Пэйринг и персонажи
Описание
Если бы Калеб заглянул в кабинет своего отца не ради "Сияния".
Примечания
Спонтанная зарисовка, написанная в ночи. Ни на что не претендую.
Спасибо.
Посвящение
чарли/первому читателю
Дневник.
17 ноября 2022, 10:51
Это все ощущается не лучше, чем очевидный кошмар.
В комнате помаленьку потихоньку часики щёлкают. Тик-так, тик-так…
Настолько тихо, что сердцебиение стучало в унисон.
Это место всегда пугало его. С самого детства. С 13 лет. Был он здесь всего несколько раз, но запомнил надолго.
Чёрная, душная комната. Панорамные окна, в которые свет будто никогда не попадал, иначе никак не объяснить эту абсолютную черноту. Стекло на солнечных лучах сияло, а комната — нет.
Словно вся она — ограниченная стенами, чистая и непоколебимая пустота.
Калеб нервно сглотнул накопившуюся в горле слюну.
Как бы противно это не было осознавать, но секретарь привязался к названному отцу. Нет-нет-нет, уж точно не любил тот этого изверга, просто… Уже не верится, что в жизни Калеба этого самого изверга не может существовать. Этот человек заменил ему все. Насильно, нечестно, но он вытеснил все остальное.
В голове будто зудит чужое имя.
«Войд».
Сам Войд — непоколебимая пустота. И Калеба она поглотила, словно пучина морская. И он задыхался, пуская в себя чужую душу — черную и холодную.

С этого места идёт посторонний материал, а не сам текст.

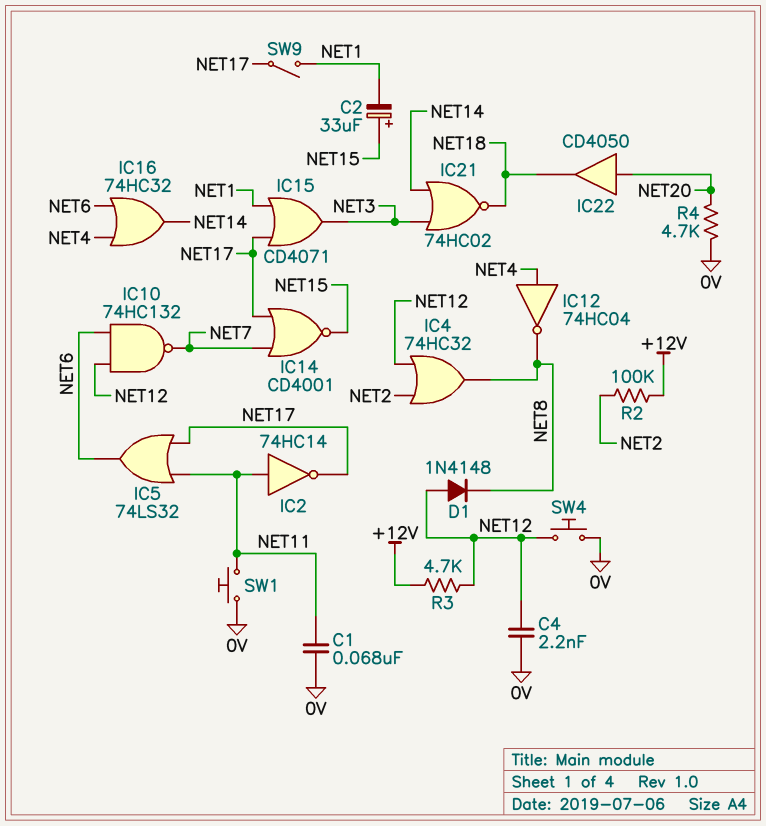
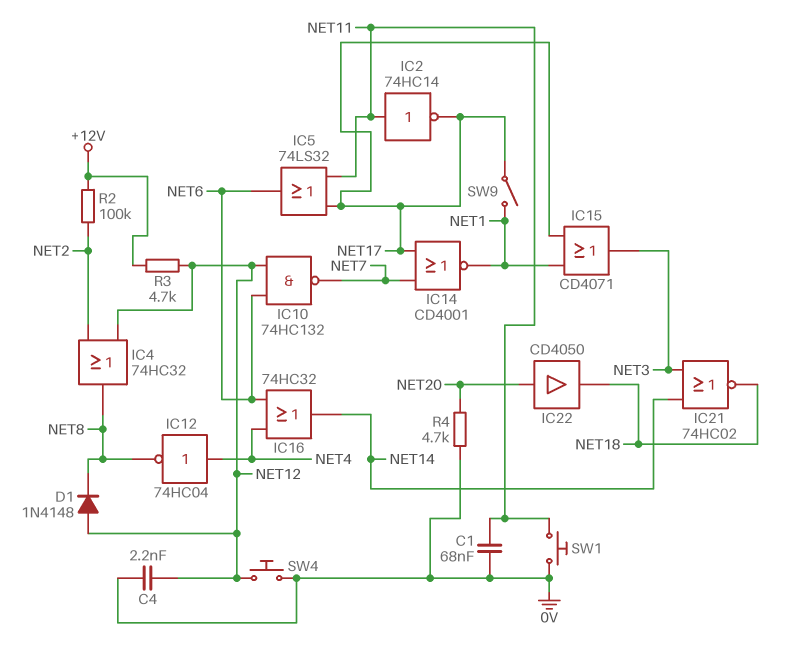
C2: 33uF (plus NET15, minus NET1) -> none
IC14: NOR CD4001 (in NET7, in NET17, out NET15) -> NOR CD4001 (in NET7, in NET17, out NET1)

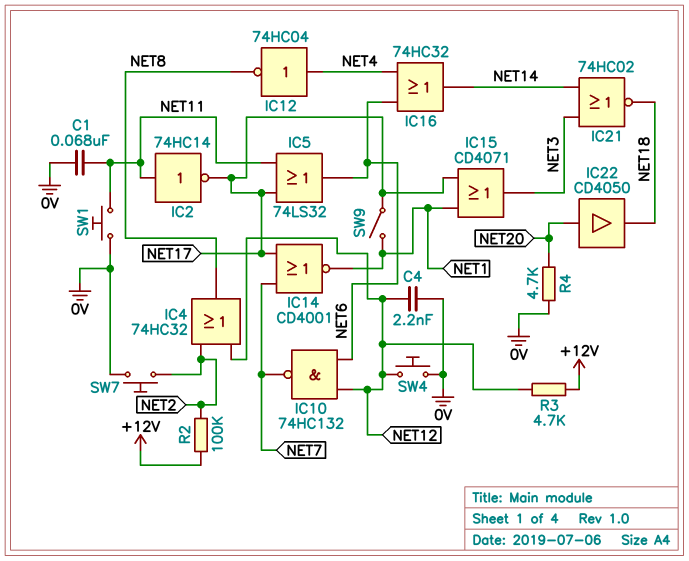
D1: diode 1N4148 (A NET12, K NET8) -> none
SW7: none -> button (0V, NET2)

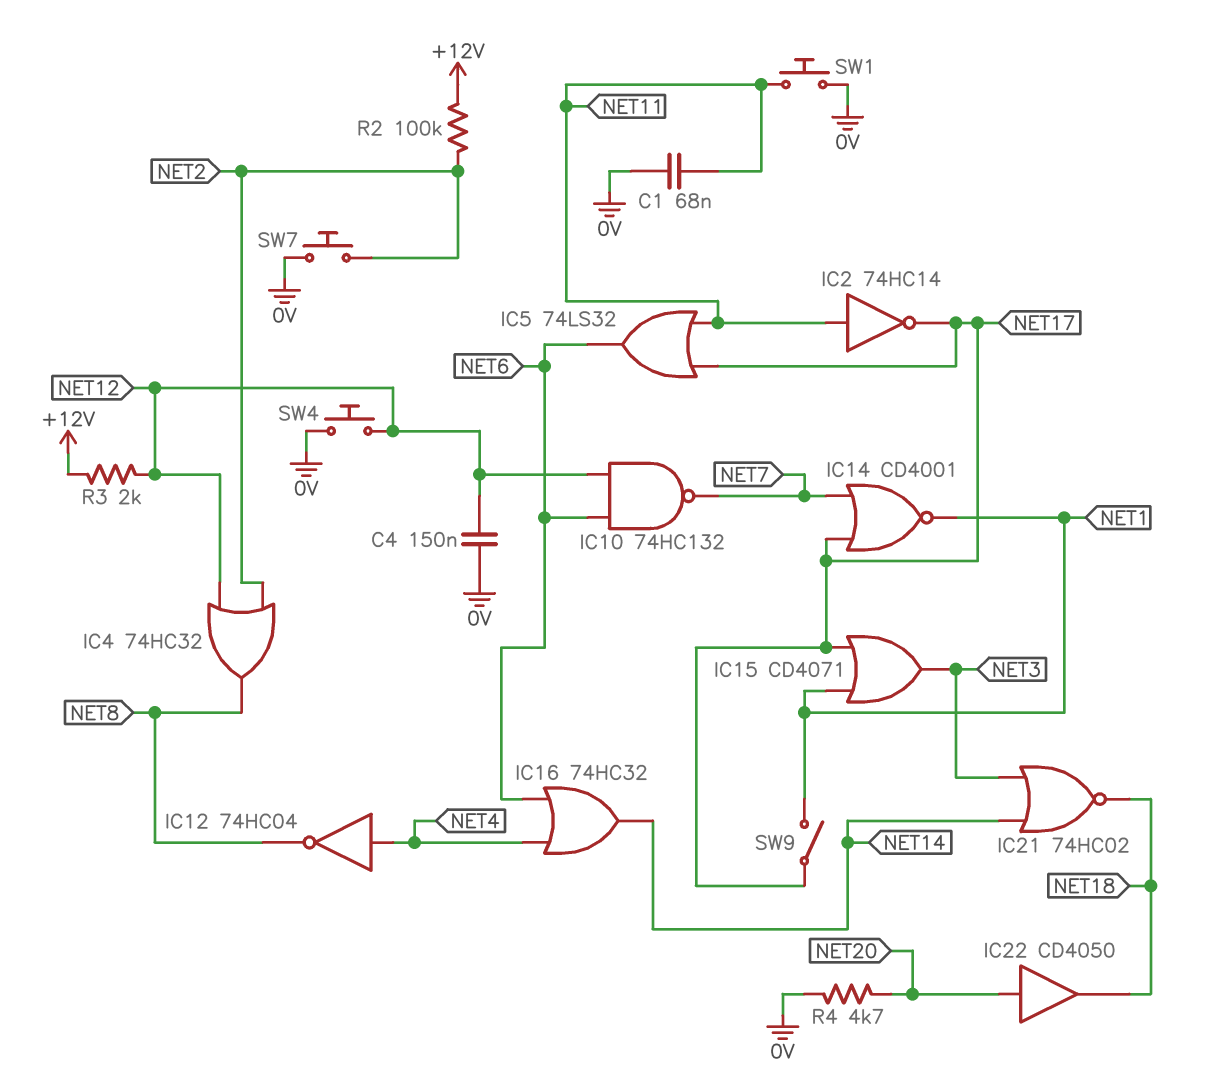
C4: 2.2nF (0V, NET12) -> 150nF (0V, NET12)
R3: 4.7k (+12V, NET12) -> 2k (+12V, NET12)

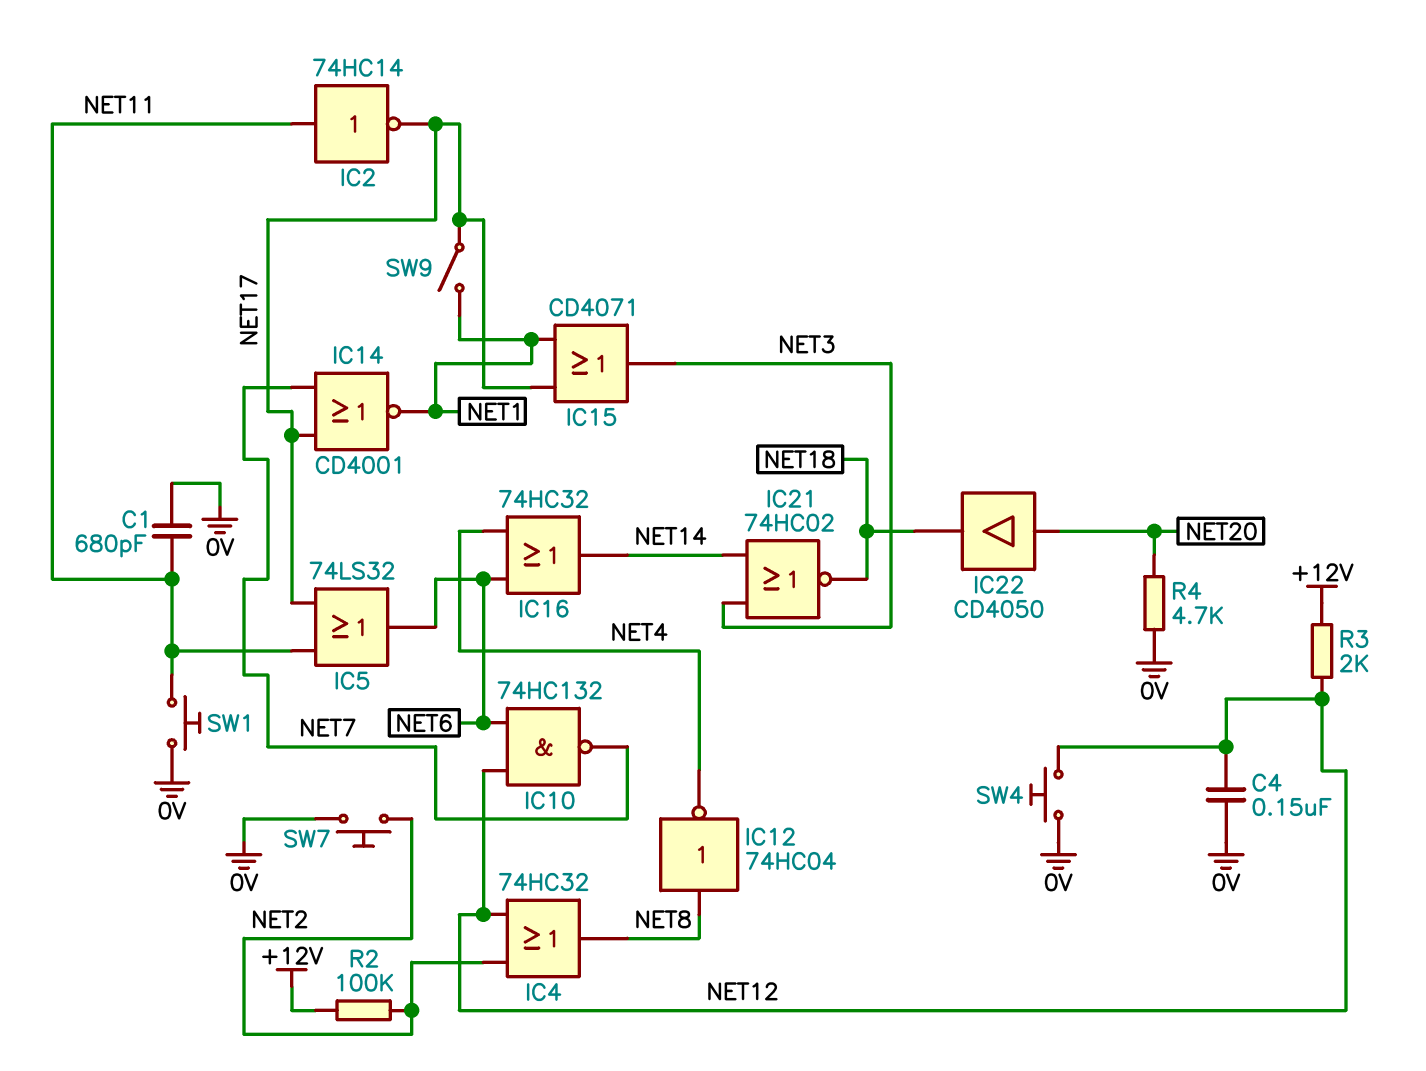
C1: 68nF (0V, NET11) -> 680pF (0V, NET11)
IC12: NOT 74HC04 (in NET4, out NET8) -> NOT 74HC04 (in NET8, out NET4)

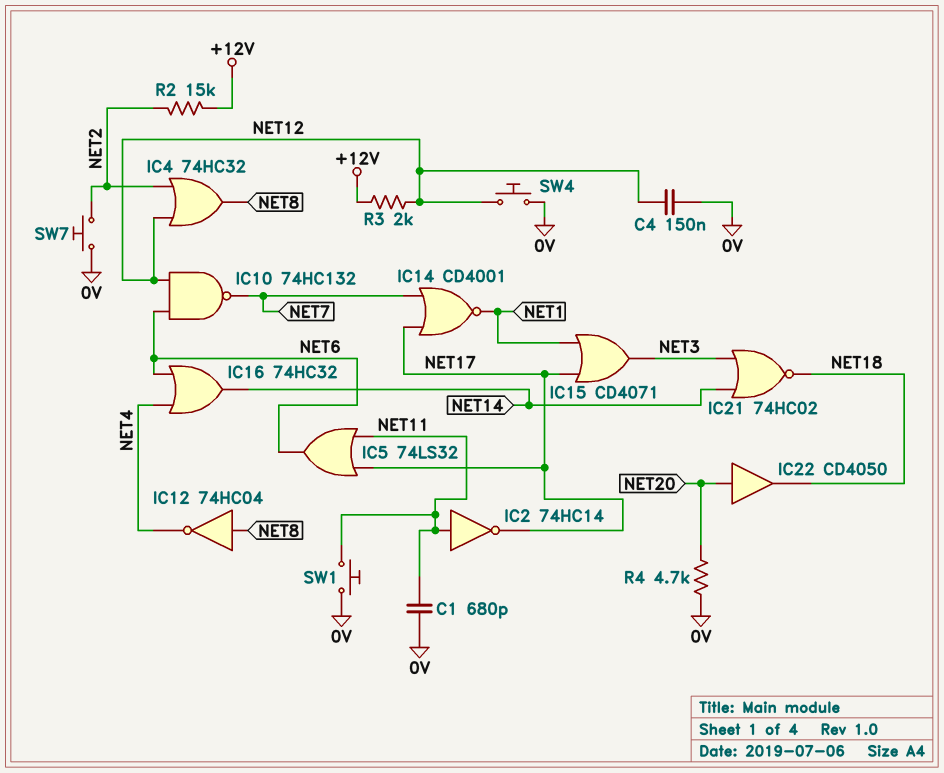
R2: 100k (+12V, NET2) -> 15k (+12V, NET2)
SW9: switch (NET1, NET17) -> none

На самом деле, много же Калеб от «отца» своего перенял. Хмурость, сдержанность, и, конечно же, дыра в том месте, где могла быть светлая наивная душа подростка. Теперь он здесь и сейчас. Теперь он стоит в полной тишине. В кабинете Войда лишь часики. Тик-так, тик-так… Время течет. Калеб рос, распускал лепестки своей сущности и мягкой личности. А потом его растоптали. Он начал расти под землёй, постепенно превращаясь в бездушного монстра. Словно так и надо было, словно Калеб должен был стать следующим, кто затопчет душу чужую. А Калеб лишь плакал. Сколько слез утекло, сколько он не пытался прекратить становиться чем-то пустым, Войд все сильнее вдавливал его голову своим тяжёлым ботинком в землю. А этот раздавленный цветок теперь стремится стать лучше. Помятый, пожухший, затоптанный. Но он растет вверх. Слезами своими корешки поливая, продолжая жить. А часики тик-так…«Сколько можно глазеть?»
Как в тумане. В глазах Калеба полная темнота и черная чужая записная книжка в руках. Внутри — каллиграфия. Идеальный ровный почерк, без линии лишней.«Он превращает себя в бездушную тварь».
И непонятно, безразличие здесь — хорошо или плохо. Калеб помнит на щеках своих жгуче-холодный металл. Помнит тяжёлый удар. Твёрдый. Руки Войда уже тогда были искусственными. Сам Войд начинал походить на искусственного. Чем меньше плоти, тем меньше живого в теле «отца». Калеб помнит, как от злости однажды ударил Войда в живот. И пожалел, очень уж пожалел. Чужая грудь буквально звякнула от удара кулаком. Постоянные боли в голове. Чертовы пытки электричеством. И твердый на слове Войд. Твердый внутри. Голова — кусок металла. Душу вытеснил бездыханный серебряный блеск и, сука, как же это пугало! Перед ним не было человека. Теперь это просто пустота. А Калеб листает странички. Внутри — констатации фактов. Ни эмоций, ни размытых от слез страниц, ни восклицательных знаков. Точки.«Настолько все неживое».
В глазах темнеет, из-за спины слышится скрип двери, позже — тихие, но тяжёлые шаги. Калеба уничтожат. А пустота будет ликовать.